Around the age of two, our daughter started amusing us with a variety of linguistic amalgamations -- 'mordere' is Italian for bite and 'bumsie' is Trinidadian for bottom; 'pungere' means to prick; 'cucina' is Italian for kitchen and 'malacqua' is a fusion of 'malako' the Russian for milk (learned from our Moldovan babysitter) -- and 'acqua', Italian for water.

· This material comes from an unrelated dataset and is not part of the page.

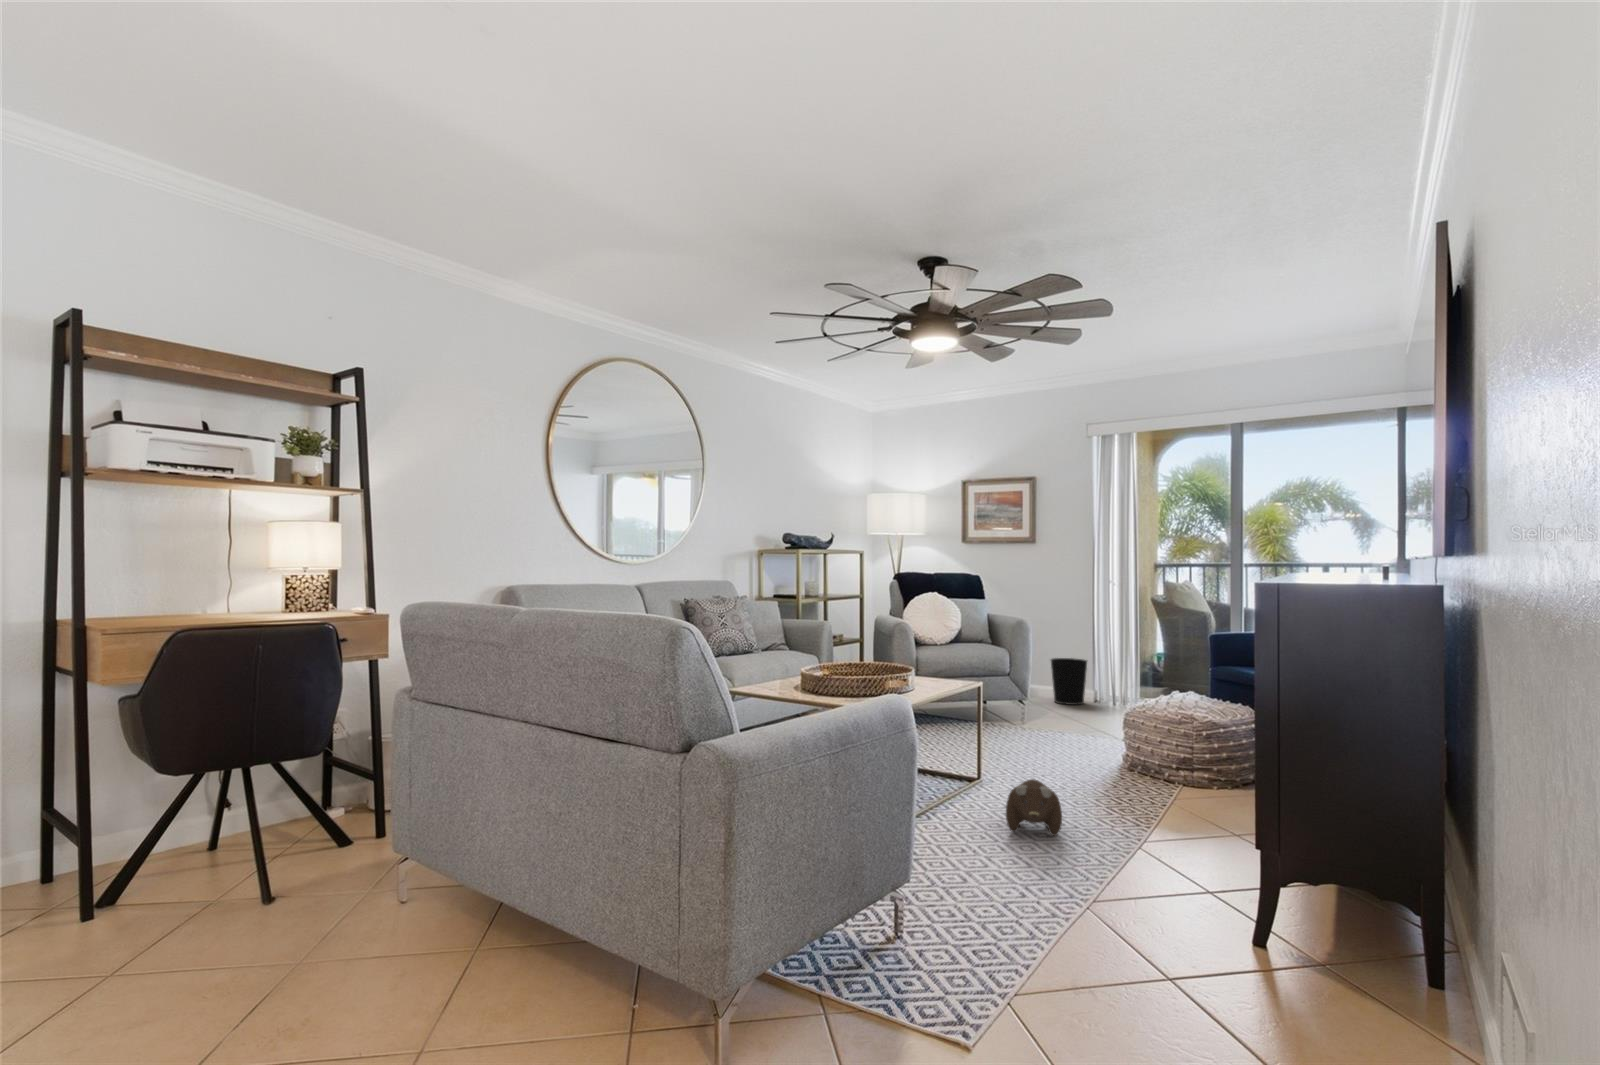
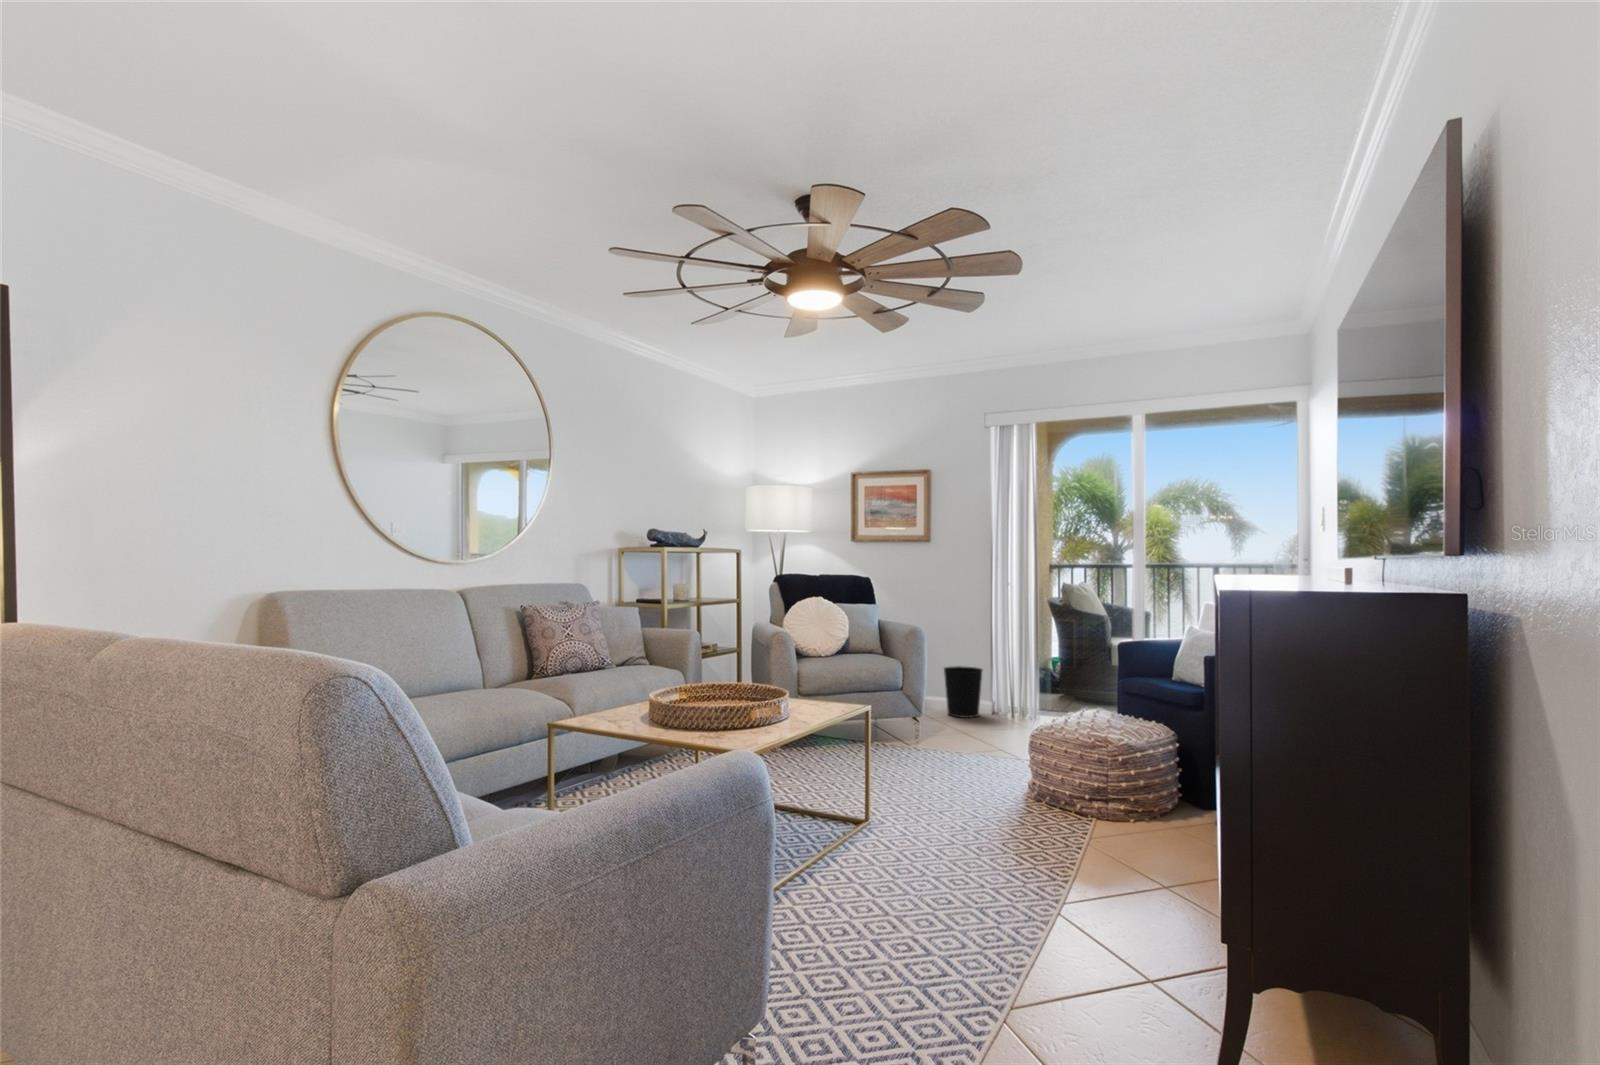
plush toy: present [1006,779,1062,836] -> none [898,831,967,902]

She also started treating us as walking dictionaries, to fulfill her seemingly insatiable desire to learn how to say every single item she came across in both English and Italian.

As anyone with more than one language in the family will know, children effortlessly absorb whatever language they hear, creating their own mental web of words, and sooner or later (depending on the child) spouting sentences that are fun to hear and fascinating to dissect.

My friend Yee Ling, whose children are growing up in New York speaking Cantonese and English, finds her three-year old son Zach using the Chinese words for blanket and bottom when addressing his American father: "Daddy, I can't find my pei-pei" and "I fell and hurt my pet-pet".

Swiss daddy Nicolas tells me his bilingual daughters would often come up with German-English combinations like: "I coming mit you to the Auto" and "I was so tired I had to yawnen!"

Little Vic, who is growing up trilingual in London -- Portuguese, Italian and English -- turns Portuguese verbs into Italian ones by adding on an 'e'. Thus, 'pegar' and 'brincar' turn into: "Pegare in braccio, papà" ("Pick me up, Daddy") or: "Andiamo a brincare nella stanza snooker" ("Let's go and play in the snooker room").

He fetchingly adds on Portuguese diminutive suffixes to English words: "Pleasinho, mamae!" ("Please, mummy!") and sticks solely to the Portuguese term for certain exclamations: "That's a big bagunça!" ("That's a big mess!")

Meanwhile, a little Anglo-Swiss playmate of my daughter's who is growing up in Rome speaking English, French and Italian has gone one step further in closing cultural gaps. Since his family's helper at home is Indian, the toddler now refers to bread of any kind (be it a baguette or a bun) as chapati and all types of chips and crisps as poppadoms!

Kiddy Speak is always worth a chuckle, whether it's multi or monolingual. What expressions have you come across in your family that you'd like to share?